1. A colonoscopy hurts
Actually, nothing about the procedure itself hurts.
During a colonoscopy, a tiny video camera positioned at the end of a flexible tube is inserted into the rectum. The camera provides the doctor a view of the entire colon.
“During the colonoscopy, you are under anesthesia, so you should have no discomfort,” Dr. Parikh says. “Even if there are polyps found and removed, there is no pain. The colon doesn’t have any nerve fibers that can sense pain. Your colon lining can feel a stretch, but not pain.”
2. The colonoscopy preparation is terrible
Dr. Parikh admits the liquid you consume before the procedure doesn’t taste good. But that’s because of the colon-clearing ingredients that are essential to an effective colonoscopy.
What is true is that the prep is so much better these days than it ever has been: less liquid has to be consumed (although it’s still a lot). And if you’re desperate to avoid the drink, there’s now a series of pills that can be taken instead.
“The innovation is driven by making the entire experience more comfortable for the patient,” he says. “Talk to your provider to see what will work best for you.”
3. You will lose weight
Yes and no. You will lose water weight, Dr. Parikh says. “The preparation sucks up the water in your colon and pushes it out,” he explains. “You’re essentially flushing your system so you do lose water weight. But there’s a pretty good chance you will put it all right back on.”

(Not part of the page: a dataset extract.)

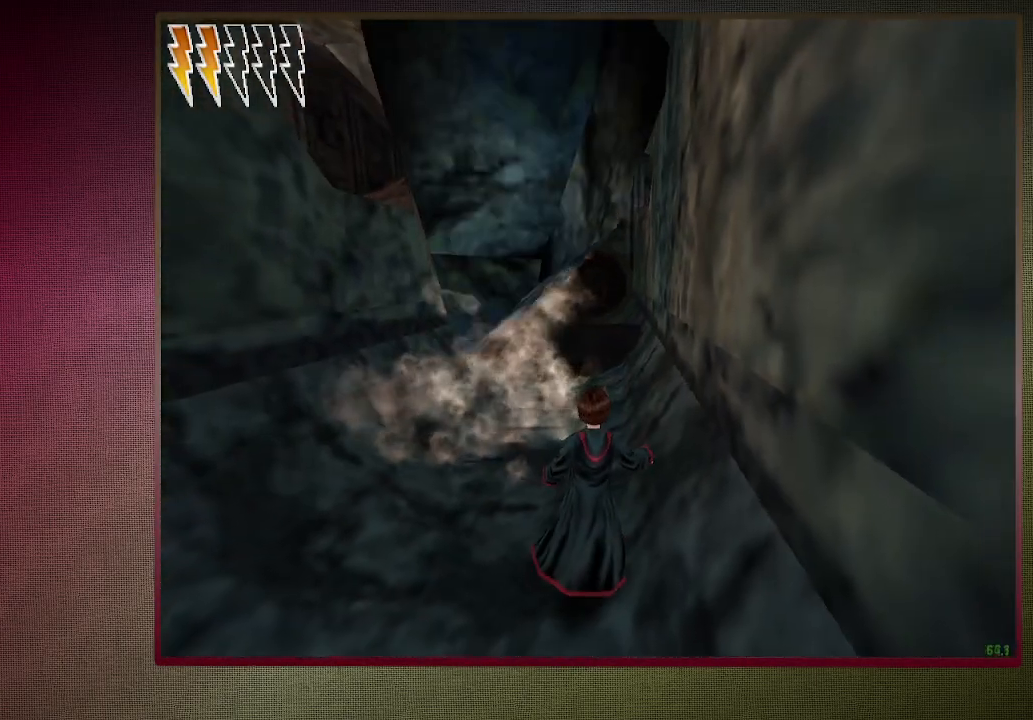
{"keys": ["space", "w"], "mouse": [], "events": [[483, "w", "down"]]}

4. You have to fast before the procedure
Dr. Parikh has heard many patients lament that they can’t go without food for a whole day before. But the truth is, that’s not necessary.

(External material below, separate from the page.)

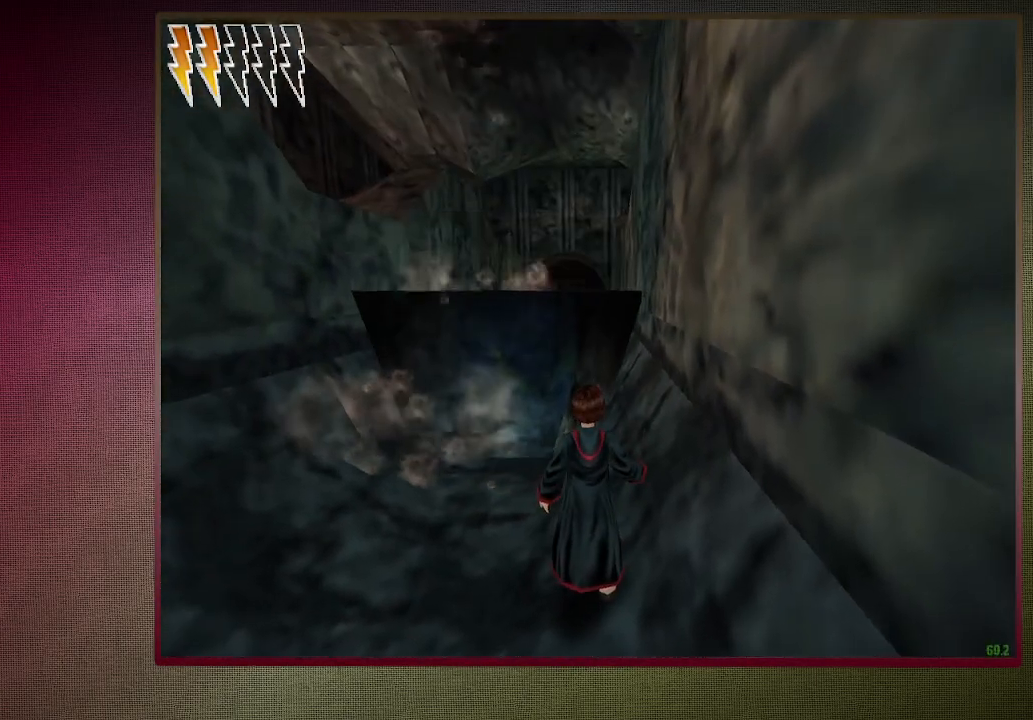
{"keys": ["shift", "space", "w"], "mouse": [], "events": [[33, "shift", "down"], [317, "mouse_left", "down"], [317, "mouse_right", "down"], [500, "mouse_left", "up"], [500, "mouse_right", "up"]]}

“It’s true that the less you take in the less you will have to push out, but you can eat low-fiber, low-fat foods the day before,” says Dr. Parikh. “What we do say is absolutely nothing starting four hours before the procedure.”
5. It takes a while to recover from a colonoscopy
There is typically little recuperation time once you leave the office, other than you can’t drive yourself home or operate heavy machinery until the anesthesia is out of your system.
“It might take a day or two for your bowel movements to return to normal,” adds Parikh.
“Often, people leave our facility and go right to their favorite restaurant.”